_EXTRAIT DU DOCUMENT_
Giselle par Eléonore Guérineau et Arthus Raveau- Le Debrief

S’il y a bien une représentation de Giselle qui ne devait souffrir aucune surprise de dernière minute cette année, c’était bien celle-ci. La date avait été guettée avec soin par les spectateurs avertis, et pour cause: non seulement Eléonore Guérineau, Héloïse Bourdon et Arthus Raveau y faisaient leurs prises de rôles dans ce ballet, mais pour le couple principal c’était la seule occasion de danser pour cette série.

Heureusement, tout était en ordre: nulle blessure à l’horizon, nul contretemps. Et c’est une bien jolie représentation qui nous a été donnée en ce dimanche après-midi.

_EXTRAITS DE DONNÉES_
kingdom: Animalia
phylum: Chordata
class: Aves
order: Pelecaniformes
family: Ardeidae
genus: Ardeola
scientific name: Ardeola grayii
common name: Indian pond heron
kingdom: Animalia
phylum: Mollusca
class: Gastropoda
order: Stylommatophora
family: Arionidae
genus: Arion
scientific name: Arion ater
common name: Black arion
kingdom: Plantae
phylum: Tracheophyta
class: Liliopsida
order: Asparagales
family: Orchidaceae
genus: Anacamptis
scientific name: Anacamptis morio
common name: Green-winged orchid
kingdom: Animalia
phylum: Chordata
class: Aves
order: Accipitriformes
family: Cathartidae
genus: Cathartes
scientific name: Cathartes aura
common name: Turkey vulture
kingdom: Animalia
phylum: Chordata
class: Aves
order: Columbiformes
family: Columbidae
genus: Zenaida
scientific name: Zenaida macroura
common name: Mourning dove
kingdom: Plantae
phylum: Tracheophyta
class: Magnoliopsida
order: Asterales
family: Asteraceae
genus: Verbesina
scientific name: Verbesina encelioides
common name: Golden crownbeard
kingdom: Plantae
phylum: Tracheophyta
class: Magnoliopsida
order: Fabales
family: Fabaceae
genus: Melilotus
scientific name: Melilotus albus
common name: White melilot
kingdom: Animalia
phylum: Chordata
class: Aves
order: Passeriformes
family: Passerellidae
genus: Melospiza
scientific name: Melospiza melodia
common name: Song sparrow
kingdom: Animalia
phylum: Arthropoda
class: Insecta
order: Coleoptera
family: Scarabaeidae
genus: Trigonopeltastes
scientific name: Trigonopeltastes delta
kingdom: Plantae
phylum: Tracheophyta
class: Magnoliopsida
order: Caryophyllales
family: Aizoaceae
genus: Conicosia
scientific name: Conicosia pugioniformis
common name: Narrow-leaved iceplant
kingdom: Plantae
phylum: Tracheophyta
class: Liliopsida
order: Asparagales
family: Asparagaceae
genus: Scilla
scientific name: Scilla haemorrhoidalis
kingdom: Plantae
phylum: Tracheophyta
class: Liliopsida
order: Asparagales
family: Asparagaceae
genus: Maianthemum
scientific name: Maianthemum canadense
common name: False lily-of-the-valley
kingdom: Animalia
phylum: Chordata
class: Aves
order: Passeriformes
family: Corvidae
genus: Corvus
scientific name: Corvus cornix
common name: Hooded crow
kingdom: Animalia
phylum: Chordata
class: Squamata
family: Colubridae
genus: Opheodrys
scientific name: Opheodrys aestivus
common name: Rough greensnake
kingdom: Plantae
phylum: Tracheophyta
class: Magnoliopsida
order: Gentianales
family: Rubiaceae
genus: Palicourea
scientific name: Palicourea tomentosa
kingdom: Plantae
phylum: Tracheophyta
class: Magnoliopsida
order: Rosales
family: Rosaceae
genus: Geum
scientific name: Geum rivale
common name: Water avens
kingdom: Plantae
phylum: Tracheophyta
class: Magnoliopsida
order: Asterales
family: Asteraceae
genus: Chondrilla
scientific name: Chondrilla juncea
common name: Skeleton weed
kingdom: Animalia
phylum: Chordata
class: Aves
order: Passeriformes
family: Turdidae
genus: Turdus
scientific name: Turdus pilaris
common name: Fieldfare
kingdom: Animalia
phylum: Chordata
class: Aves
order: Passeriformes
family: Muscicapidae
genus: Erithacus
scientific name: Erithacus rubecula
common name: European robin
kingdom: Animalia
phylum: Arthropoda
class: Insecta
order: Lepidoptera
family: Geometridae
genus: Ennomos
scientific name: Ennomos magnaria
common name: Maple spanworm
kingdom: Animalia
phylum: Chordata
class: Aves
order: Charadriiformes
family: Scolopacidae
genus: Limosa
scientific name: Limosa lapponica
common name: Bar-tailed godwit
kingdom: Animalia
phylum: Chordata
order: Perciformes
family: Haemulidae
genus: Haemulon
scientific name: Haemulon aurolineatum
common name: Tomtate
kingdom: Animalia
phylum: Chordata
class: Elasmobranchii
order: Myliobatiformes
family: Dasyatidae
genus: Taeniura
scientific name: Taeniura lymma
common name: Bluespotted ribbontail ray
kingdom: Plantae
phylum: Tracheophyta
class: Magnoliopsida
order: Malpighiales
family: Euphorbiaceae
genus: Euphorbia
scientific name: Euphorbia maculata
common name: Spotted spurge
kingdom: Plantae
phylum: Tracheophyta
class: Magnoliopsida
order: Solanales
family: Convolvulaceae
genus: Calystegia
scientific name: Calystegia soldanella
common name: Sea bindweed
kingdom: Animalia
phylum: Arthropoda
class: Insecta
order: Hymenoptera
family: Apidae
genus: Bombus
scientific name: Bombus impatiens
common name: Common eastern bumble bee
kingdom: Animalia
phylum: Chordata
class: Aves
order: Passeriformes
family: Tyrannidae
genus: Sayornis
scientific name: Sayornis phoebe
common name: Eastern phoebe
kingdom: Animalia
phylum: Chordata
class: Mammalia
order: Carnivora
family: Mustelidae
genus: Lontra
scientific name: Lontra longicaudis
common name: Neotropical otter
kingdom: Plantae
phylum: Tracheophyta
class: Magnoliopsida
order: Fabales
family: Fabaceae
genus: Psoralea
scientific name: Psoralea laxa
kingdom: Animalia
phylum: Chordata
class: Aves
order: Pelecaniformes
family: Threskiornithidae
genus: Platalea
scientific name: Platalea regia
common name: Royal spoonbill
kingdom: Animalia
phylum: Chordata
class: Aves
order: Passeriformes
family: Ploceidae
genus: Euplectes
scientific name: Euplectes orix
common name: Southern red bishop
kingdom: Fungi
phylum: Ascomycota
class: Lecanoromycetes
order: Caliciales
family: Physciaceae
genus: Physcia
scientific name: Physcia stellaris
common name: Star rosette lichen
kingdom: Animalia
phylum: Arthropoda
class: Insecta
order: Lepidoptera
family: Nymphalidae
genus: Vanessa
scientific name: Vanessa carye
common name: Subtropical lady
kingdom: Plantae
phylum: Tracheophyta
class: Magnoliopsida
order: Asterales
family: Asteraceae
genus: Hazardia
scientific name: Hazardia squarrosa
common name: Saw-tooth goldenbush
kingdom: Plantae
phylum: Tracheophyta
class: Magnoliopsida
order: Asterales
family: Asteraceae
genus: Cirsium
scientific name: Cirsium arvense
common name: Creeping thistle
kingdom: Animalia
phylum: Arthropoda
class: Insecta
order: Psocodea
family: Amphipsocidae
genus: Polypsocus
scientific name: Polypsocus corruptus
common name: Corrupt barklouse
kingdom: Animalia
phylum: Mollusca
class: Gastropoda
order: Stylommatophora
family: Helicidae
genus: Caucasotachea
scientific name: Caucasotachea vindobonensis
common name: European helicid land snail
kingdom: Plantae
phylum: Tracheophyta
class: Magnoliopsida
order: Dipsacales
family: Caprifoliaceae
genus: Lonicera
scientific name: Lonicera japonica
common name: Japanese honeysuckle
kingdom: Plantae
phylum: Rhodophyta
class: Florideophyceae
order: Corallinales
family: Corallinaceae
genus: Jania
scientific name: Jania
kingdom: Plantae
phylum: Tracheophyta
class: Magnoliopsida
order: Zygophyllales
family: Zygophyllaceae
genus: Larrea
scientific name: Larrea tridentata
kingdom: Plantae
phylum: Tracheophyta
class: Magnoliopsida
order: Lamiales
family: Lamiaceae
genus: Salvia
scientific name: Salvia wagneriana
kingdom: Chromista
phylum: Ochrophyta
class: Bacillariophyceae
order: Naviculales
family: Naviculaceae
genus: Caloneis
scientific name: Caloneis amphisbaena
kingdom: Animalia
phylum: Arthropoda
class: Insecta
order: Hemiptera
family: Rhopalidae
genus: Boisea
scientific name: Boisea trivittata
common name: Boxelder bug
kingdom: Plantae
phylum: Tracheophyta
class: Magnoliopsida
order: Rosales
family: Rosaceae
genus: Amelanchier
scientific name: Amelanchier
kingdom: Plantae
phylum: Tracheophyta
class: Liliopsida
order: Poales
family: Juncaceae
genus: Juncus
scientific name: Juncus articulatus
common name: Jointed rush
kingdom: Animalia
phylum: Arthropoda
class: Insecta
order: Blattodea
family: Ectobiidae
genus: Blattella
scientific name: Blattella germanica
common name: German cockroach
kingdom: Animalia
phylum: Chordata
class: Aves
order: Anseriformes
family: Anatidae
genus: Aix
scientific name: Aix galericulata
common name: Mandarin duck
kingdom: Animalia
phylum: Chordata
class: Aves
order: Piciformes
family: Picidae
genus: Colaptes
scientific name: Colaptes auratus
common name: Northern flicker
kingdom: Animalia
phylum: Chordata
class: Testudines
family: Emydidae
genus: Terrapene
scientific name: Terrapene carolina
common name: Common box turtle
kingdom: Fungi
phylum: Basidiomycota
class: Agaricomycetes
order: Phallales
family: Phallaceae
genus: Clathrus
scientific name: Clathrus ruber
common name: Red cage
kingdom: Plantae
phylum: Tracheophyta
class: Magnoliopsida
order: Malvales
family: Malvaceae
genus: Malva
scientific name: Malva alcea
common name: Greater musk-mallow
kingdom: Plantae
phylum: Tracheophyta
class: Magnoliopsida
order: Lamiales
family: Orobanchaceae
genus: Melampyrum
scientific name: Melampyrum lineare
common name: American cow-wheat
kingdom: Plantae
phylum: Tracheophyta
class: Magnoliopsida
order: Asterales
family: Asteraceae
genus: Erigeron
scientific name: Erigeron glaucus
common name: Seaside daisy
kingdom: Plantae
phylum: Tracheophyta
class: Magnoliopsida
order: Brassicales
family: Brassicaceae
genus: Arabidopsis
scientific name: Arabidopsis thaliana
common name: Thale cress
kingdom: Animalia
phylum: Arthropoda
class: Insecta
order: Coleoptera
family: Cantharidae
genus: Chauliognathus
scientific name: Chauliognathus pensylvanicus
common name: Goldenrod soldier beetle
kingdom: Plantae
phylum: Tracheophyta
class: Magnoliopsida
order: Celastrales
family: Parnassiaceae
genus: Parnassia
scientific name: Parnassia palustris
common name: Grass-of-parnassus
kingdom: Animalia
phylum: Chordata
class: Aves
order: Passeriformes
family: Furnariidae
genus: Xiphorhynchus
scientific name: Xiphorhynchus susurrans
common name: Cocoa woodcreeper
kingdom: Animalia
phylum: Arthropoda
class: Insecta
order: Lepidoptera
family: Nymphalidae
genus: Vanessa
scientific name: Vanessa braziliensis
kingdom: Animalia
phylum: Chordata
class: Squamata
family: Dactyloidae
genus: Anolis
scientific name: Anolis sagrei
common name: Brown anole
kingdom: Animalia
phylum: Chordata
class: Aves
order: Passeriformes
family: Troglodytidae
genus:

_À COMPLÉTER_
1 – Reproduisez intégralement le compte rendu de Giselle, sans y changer un seul mot.
2 – Transcrivez à l'identique les lignes des enregistrements, en partant de celle qui contient « genus: Malva » et en finissant à celle qui contient « genus: Erigeron », ces deux lignes comprises.
Le compte rendu de Giselle et les enregistrements forment deux supports distincts.

_RÉPONSES PAR EXERCICE_
1 –
Giselle par Eléonore Guérineau et Arthus Raveau- Le Debrief

S’il y a bien une représentation de Giselle qui ne devait souffrir aucune surprise de dernière minute cette année, c’était bien celle-ci. La date avait été guettée avec soin par les spectateurs avertis, et pour cause: non seulement Eléonore Guérineau, Héloïse Bourdon et Arthus Raveau y faisaient leurs prises de rôles dans ce ballet, mais pour le couple principal c’était la seule occasion de danser pour cette série.

Heureusement, tout était en ordre: nulle blessure à l’horizon, nul contretemps. Et c’est une bien jolie représentation qui nous a été donnée en ce dimanche après-midi.

2 –
genus: Malva
scientific name: Malva alcea
common name: Greater musk-mallow
kingdom: Plantae
phylum: Tracheophyta
class: Magnoliopsida
order: Lamiales
family: Orobanchaceae
genus: Melampyrum
scientific name: Melampyrum lineare
common name: American cow-wheat
kingdom: Plantae
phylum: Tracheophyta
class: Magnoliopsida
order: Asterales
family: Asteraceae
genus: Erigeron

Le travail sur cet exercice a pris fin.